Data shown:
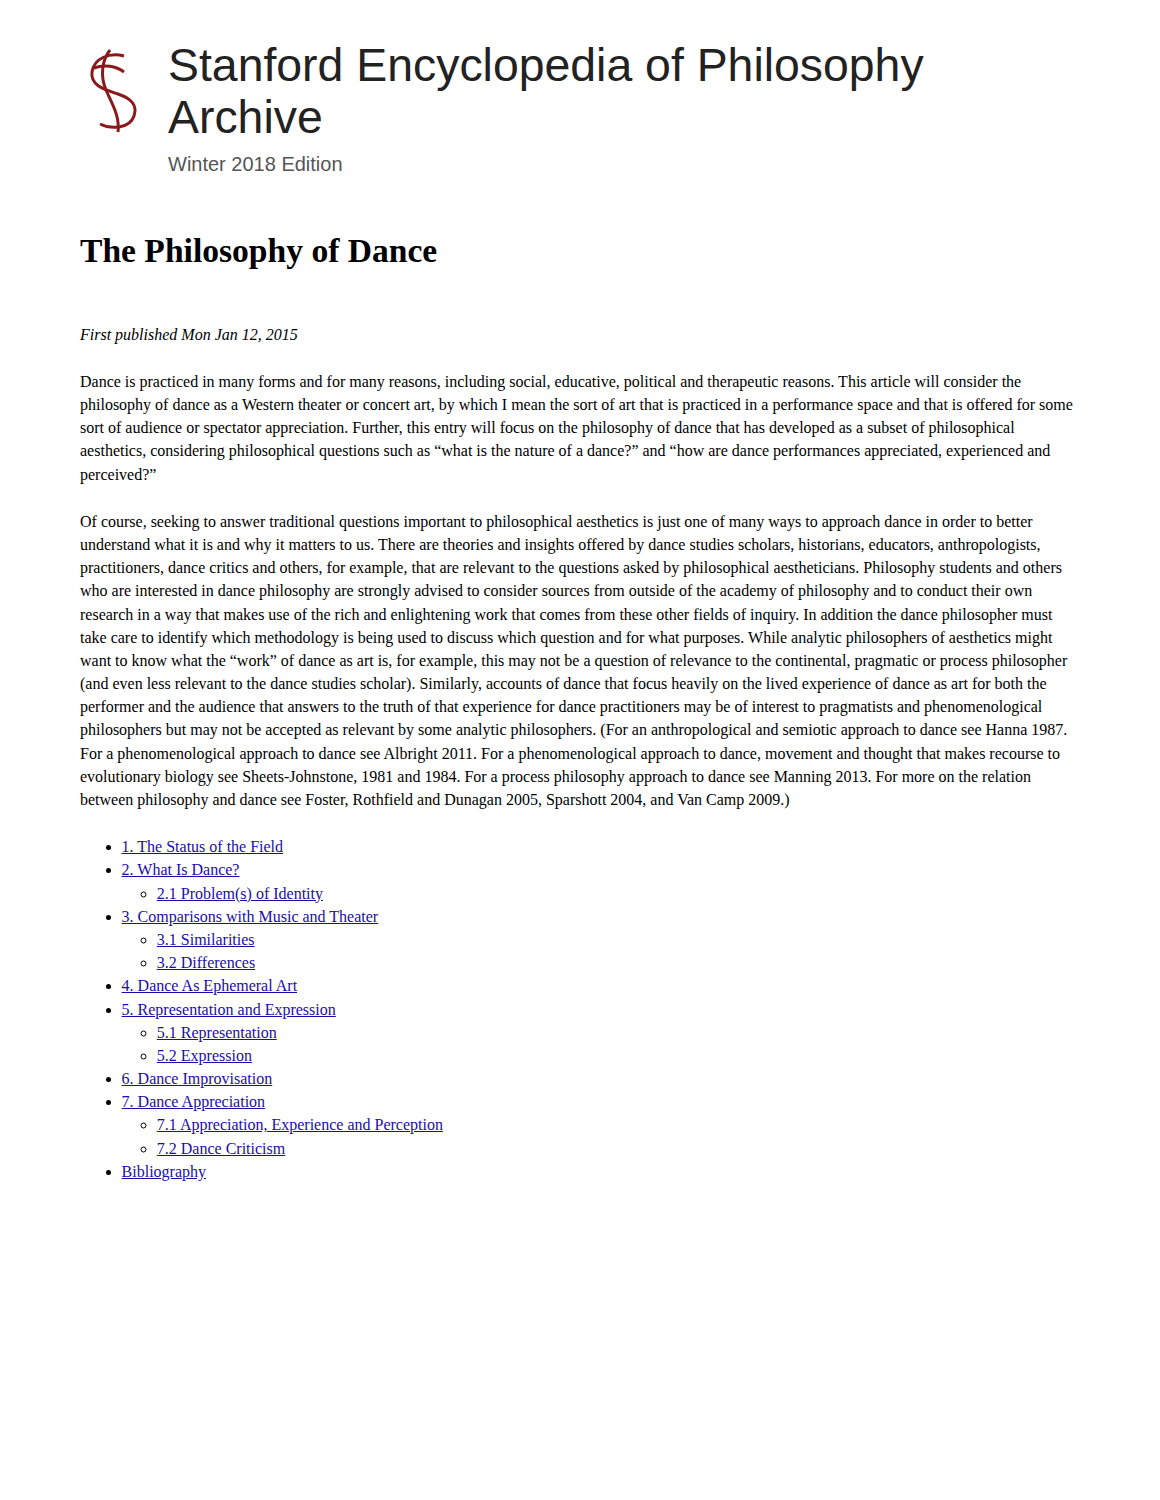Stanford Encyclopedia of Philosophy Archive
Winter 2018 Edition
The Philosophy of Dance
First published Mon Jan 12, 2015
Dance is practiced in many forms and for many reasons, including social, educative, political and therapeutic reasons. This article will consider the philosophy of dance as a Western theater or concert art, by which I mean the sort of art that is practiced in a performance space and that is offered for some sort of audience or spectator appreciation. Further, this entry will focus on the philosophy of dance that has developed as a subset of philosophical aesthetics, considering philosophical questions such as “what is the nature of a dance?” and “how are dance performances appreciated, experienced and perceived?”
Of course, seeking to answer traditional questions important to philosophical aesthetics is just one of many ways to approach dance in order to better understand what it is and why it matters to us. There are theories and insights offered by dance studies scholars, historians, educators, anthropologists, practitioners, dance critics and others, for example, that are relevant to the questions asked by philosophical aestheticians. Philosophy students and others who are interested in dance philosophy are strongly advised to consider sources from outside of the academy of philosophy and to conduct their own research in a way that makes use of the rich and enlightening work that comes from these other fields of inquiry. In addition the dance philosopher must take care to identify which methodology is being used to discuss which question and for what purposes. While analytic philosophers of aesthetics might want to know what the “work” of dance as art is, for example, this may not be a question of relevance to the continental, pragmatic or process philosopher (and even less relevant to the dance studies scholar). Similarly, accounts of dance that focus heavily on the lived experience of dance as art for both the performer and the audience that answers to the truth of that experience for dance practitioners may be of interest to pragmatists and phenomenological philosophers but may not be accepted as relevant by some analytic philosophers. (For an anthropological and semiotic approach to dance see Hanna 1987. For a phenomenological approach to dance see Albright 2011. For a phenomenological approach to dance, movement and thought that makes recourse to evolutionary biology see Sheets-Johnstone, 1981 and 1984. For a process philosophy approach to dance see Manning 2013. For more on the relation between philosophy and dance see Foster, Rothfield and Dunagan 2005, Sparshott 2004, and Van Camp 2009.)
1. The Status of the Field
2. What Is Dance?
2.1 Problem(s) of Identity
3. Comparisons with Music and Theater
3.1 Similarities
3.2 Differences
4. Dance As Ephemeral Art
5. Representation and Expression
5.1 Representation
5.2 Expression
6. Dance Improvisation
7. Dance Appreciation
7.1 Appreciation, Experience and Perception
7.2 Dance Criticism
Bibliography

Exercise directions: Repeat the records exactly, without the pictures.

Written answer:
Stanford Encyclopedia of Philosophy Archive
Winter 2018 Edition
The Philosophy of Dance
First published Mon Jan 12, 2015
Dance is practiced in many forms and for many reasons, including social, educative, political and therapeutic reasons. This article will consider the philosophy of dance as a Western theater or concert art, by which I mean the sort of art that is practiced in a performance space and that is offered for some sort of audience or spectator appreciation. Further, this entry will focus on the philosophy of dance that has developed as a subset of philosophical aesthetics, considering philosophical questions such as “what is the nature of a dance?” and “how are dance performances appreciated, experienced and perceived?”
Of course, seeking to answer traditional questions important to philosophical aesthetics is just one of many ways to approach dance in order to better understand what it is and why it matters to us. There are theories and insights offered by dance studies scholars, historians, educators, anthropologists, practitioners, dance critics and others, for example, that are relevant to the questions asked by philosophical aestheticians. Philosophy students and others who are interested in dance philosophy are strongly advised to consider sources from outside of the academy of philosophy and to conduct their own research in a way that makes use of the rich and enlightening work that comes from these other fields of inquiry. In addition the dance philosopher must take care to identify which methodology is being used to discuss which question and for what purposes. While analytic philosophers of aesthetics might want to know what the “work” of dance as art is, for example, this may not be a question of relevance to the continental, pragmatic or process philosopher (and even less relevant to the dance studies scholar). Similarly, accounts of dance that focus heavily on the lived experience of dance as art for both the performer and the audience that answers to the truth of that experience for dance practitioners may be of interest to pragmatists and phenomenological philosophers but may not be accepted as relevant by some analytic philosophers. (For an anthropological and semiotic approach to dance see Hanna 1987. For a phenomenological approach to dance see Albright 2011. For a phenomenological approach to dance, movement and thought that makes recourse to evolutionary biology see Sheets-Johnstone, 1981 and 1984. For a process philosophy approach to dance see Manning 2013. For more on the relation between philosophy and dance see Foster, Rothfield and Dunagan 2005, Sparshott 2004, and Van Camp 2009.)
1. The Status of the Field
2. What Is Dance?
2.1 Problem(s) of Identity
3. Comparisons with Music and Theater
3.1 Similarities
3.2 Differences
4. Dance As Ephemeral Art
5. Representation and Expression
5.1 Representation
5.2 Expression
6. Dance Improvisation
7. Dance Appreciation
7.1 Appreciation, Experience and Perception
7.2 Dance Criticism
Bibliography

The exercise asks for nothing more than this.